Dataset excerpts:
____

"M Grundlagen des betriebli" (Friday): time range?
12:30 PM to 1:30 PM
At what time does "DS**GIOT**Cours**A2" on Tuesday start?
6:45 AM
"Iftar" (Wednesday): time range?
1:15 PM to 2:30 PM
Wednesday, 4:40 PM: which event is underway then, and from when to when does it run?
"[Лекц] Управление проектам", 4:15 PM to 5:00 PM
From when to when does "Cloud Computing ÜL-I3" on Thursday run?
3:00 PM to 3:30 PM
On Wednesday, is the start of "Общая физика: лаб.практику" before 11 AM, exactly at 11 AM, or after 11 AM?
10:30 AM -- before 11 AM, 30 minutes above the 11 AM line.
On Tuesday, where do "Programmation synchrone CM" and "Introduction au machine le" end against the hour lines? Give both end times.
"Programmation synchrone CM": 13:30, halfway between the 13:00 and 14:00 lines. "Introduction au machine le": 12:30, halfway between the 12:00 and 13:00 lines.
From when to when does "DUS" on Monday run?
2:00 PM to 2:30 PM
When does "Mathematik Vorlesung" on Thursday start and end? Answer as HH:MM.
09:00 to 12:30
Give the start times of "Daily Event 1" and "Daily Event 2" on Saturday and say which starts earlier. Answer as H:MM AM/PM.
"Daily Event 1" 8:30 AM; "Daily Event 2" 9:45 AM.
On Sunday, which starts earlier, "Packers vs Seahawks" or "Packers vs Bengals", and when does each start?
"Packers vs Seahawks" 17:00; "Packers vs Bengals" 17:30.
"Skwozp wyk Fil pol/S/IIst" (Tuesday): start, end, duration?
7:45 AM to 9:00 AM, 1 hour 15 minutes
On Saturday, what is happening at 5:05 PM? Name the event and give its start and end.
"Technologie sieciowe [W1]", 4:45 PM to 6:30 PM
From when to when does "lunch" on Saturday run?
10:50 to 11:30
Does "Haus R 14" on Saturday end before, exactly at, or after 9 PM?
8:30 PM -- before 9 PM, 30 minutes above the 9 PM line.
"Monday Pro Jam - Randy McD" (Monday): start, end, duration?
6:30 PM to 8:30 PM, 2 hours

____

Requirement: Can you recast all the records above as a numbered list, dropping any blank lines?

Written solution:
1. "M Grundlagen des betriebli" (Friday): time range?
2. 12:30 PM to 1:30 PM
3. At what time does "DS**GIOT**Cours**A2" on Tuesday start?
4. 6:45 AM
5. "Iftar" (Wednesday): time range?
6. 1:15 PM to 2:30 PM
7. Wednesday, 4:40 PM: which event is underway then, and from when to when does it run?
8. "[Лекц] Управление проектам", 4:15 PM to 5:00 PM
9. From when to when does "Cloud Computing ÜL-I3" on Thursday run?
10. 3:00 PM to 3:30 PM
11. On Wednesday, is the start of "Общая физика: лаб.практику" before 11 AM, exactly at 11 AM, or after 11 AM?
12. 10:30 AM -- before 11 AM, 30 minutes above the 11 AM line.
13. On Tuesday, where do "Programmation synchrone CM" and "Introduction au machine le" end against the hour lines? Give both end times.
14. "Programmation synchrone CM": 13:30, halfway between the 13:00 and 14:00 lines. "Introduction au machine le": 12:30, halfway between the 12:00 and 13:00 lines.
15. From when to when does "DUS" on Monday run?
16. 2:00 PM to 2:30 PM
17. When does "Mathematik Vorlesung" on Thursday start and end? Answer as HH:MM.
18. 09:00 to 12:30
19. Give the start times of "Daily Event 1" and "Daily Event 2" on Saturday and say which starts earlier. Answer as H:MM AM/PM.
20. "Daily Event 1" 8:30 AM; "Daily Event 2" 9:45 AM.
21. On Sunday, which starts earlier, "Packers vs Seahawks" or "Packers vs Bengals", and when does each start?
22. "Packers vs Seahawks" 17:00; "Packers vs Bengals" 17:30.
23. "Skwozp wyk Fil pol/S/IIst" (Tuesday): start, end, duration?
24. 7:45 AM to 9:00 AM, 1 hour 15 minutes
25. On Saturday, what is happening at 5:05 PM? Name the event and give its start and end.
26. "Technologie sieciowe [W1]", 4:45 PM to 6:30 PM
27. From when to when does "lunch" on Saturday run?
28. 10:50 to 11:30
29. Does "Haus R 14" on Saturday end before, exactly at, or after 9 PM?
30. 8:30 PM -- before 9 PM, 30 minutes above the 9 PM line.
31. "Monday Pro Jam - Randy McD" (Monday): start, end, duration?
32. 6:30 PM to 8:30 PM, 2 hours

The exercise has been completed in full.